# Work instructions:
1. Can you output the stretch of the match report that runs from "Baldock 7/10: You" up to and including "we have now.", unchanged?
2. How many lines in the records contain the string "risk"? Reply with the count alone.

# Source passage:

And, d'you know. Sean Dyche then just does what Sean Dyche dos when he's one up and quietly closes the door. With teams like ours as we are playing at the moment, it works.

Second half even with Burke on and his cylinders firing we seem to own three strikers who are playing three separate games. When Wilder hooked the Protocol Droid and put R2D2 on (Fleck) and then IG88 on (you have to watch Star Wars a lot to know what the fuck I am on about, but even Norwood plays like a fucking robot) and stuck Enda back in his favourite, bestest position that he really loves (LCB) then you knew Wilder was possibly taking the piss. At that moment, I suspect Dyche knew the game was his because suddenly we stopped attacking effectively, Burnley shifted our predictable moves into the box on the wings and we failed to penetrate. When your two cracks on goal (not on target either) come from a CB and a RWB and every bit of triangles ends up in us either losing the ball or going backwards, then backwards, then Ramsdale then you know Wilder has basically reset the formation to 'Southampton'.

Tonight we started poorly, picked it up and looked like we had belief, conceded a stupidly predictable goal and then slowly sagged like a sad cake in the rain.

Ramsdale 6.5/10: A good improvement on previous games. His stop from Wood's header had me out of my seat and clapping and thinking, 'that will do his confidence loads of good'. Then the ball sails across, Mee gets his nut to it and he's flying across the goal like a fucking cat that's been hit by a truck on the Stocksbridge bypass*. Straight into the hedge.
Basham 7.5/10: Thought he had as good a game as he could. Some mercurial skills with the ball at his feet, surging runs, goes past players and good in defence. But he can't do it all.
Egan 6.5/10: Another pretty decent showing from JE, even if I think he should have had Mee for the corner and not Ampadu. Lovely ping to Baldock in the first half and some decent penetrating runs forward, although I though his brief was the 'stay at home' CB?
Robinson 3/10: Actually deserved his 3/10 tonight, rather than it be part of a weak joke about him playing like a fucking droid. Which he still does.
Baldock 7/10: You can only give Furious this mark because he does exactly the same stuff, every match. He's consistent and worthy.
Ampadu 4/10: A better showing in CM tonight but really, he's still got that look on his face which reads, 'why am I playing with these hopeless cunts? Why have Chelsea done this to me? I'm Ethan Ampadu - GET ME OUT OF HERE!' The trouble with that sentiment is that he's not really that good, even in a team full of shitboxers like we have now.
Osborn 5/10: Battled and tried but you can see his pace, positioning and ability - three things essential for success in the EPL - is way below standard. He was too many times one of those easily boxed in tonight with no options or clue of how to get out of it.

# Exercise materials:
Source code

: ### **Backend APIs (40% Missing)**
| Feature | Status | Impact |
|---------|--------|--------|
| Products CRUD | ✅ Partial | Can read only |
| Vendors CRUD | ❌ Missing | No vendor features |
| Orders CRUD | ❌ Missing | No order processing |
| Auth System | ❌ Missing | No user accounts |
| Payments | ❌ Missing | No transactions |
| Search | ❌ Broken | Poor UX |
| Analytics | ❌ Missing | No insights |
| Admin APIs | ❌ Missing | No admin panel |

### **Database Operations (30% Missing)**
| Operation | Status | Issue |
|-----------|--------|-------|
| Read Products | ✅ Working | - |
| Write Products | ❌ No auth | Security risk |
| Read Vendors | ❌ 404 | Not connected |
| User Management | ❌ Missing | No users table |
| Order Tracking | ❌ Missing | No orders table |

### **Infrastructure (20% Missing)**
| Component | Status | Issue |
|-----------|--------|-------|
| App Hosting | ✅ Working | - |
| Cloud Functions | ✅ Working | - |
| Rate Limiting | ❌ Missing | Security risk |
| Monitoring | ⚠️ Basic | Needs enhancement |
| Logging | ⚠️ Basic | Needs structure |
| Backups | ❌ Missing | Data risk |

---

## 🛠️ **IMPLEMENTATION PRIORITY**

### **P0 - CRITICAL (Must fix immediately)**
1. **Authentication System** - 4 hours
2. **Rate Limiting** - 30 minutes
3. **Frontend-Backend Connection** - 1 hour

# List of answers:
1.
Baldock 7/10: You can only give Furious this mark because he does exactly the same stuff, every match. He's consistent and worthy.
Ampadu 4/10: A better showing in CM tonight but really, he's still got that look on his face which reads, 'why am I playing with these hopeless cunts? Why have Chelsea done this to me? I'm Ethan Ampadu - GET ME OUT OF HERE!' The trouble with that sentiment is that he's not really that good, even in a team full of shitboxers like we have now.

2. 3